DIRECTIONS FOR THIS TASK:
Leave out the images and set down the records below exactly.

[Pose landmark coordinates]
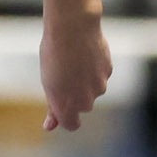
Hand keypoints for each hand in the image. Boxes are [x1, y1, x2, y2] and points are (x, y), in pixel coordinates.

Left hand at [39, 13, 111, 131]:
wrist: (72, 29)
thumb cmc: (53, 56)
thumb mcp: (48, 83)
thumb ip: (53, 107)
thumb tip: (49, 128)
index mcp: (66, 105)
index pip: (71, 125)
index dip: (66, 118)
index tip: (62, 110)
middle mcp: (85, 100)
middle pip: (82, 106)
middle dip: (74, 95)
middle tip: (61, 74)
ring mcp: (100, 86)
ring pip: (92, 89)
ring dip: (84, 80)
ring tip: (72, 61)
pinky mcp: (108, 72)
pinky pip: (100, 75)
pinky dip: (93, 69)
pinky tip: (85, 54)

EXERCISE ANSWER:
Hand keypoints for each hand in the image. Boxes are [x1, y1, x2, y2] and points are (x, y), in pixel coordinates.

Left hand at [39, 13, 111, 131]:
wrist: (72, 29)
thumb cmc: (53, 56)
thumb mcp: (48, 83)
thumb ip: (53, 107)
thumb tip: (49, 128)
index mcp: (66, 105)
index pip: (71, 125)
index dip: (66, 118)
index tip: (62, 110)
middle mcp: (85, 100)
middle pip: (82, 106)
middle dip: (74, 95)
middle tip: (61, 74)
ring mcp: (100, 86)
ring pip: (92, 89)
ring dip: (84, 80)
ring tip: (72, 61)
pinky mcp: (108, 72)
pinky pip: (100, 75)
pinky dip: (93, 69)
pinky tip: (85, 54)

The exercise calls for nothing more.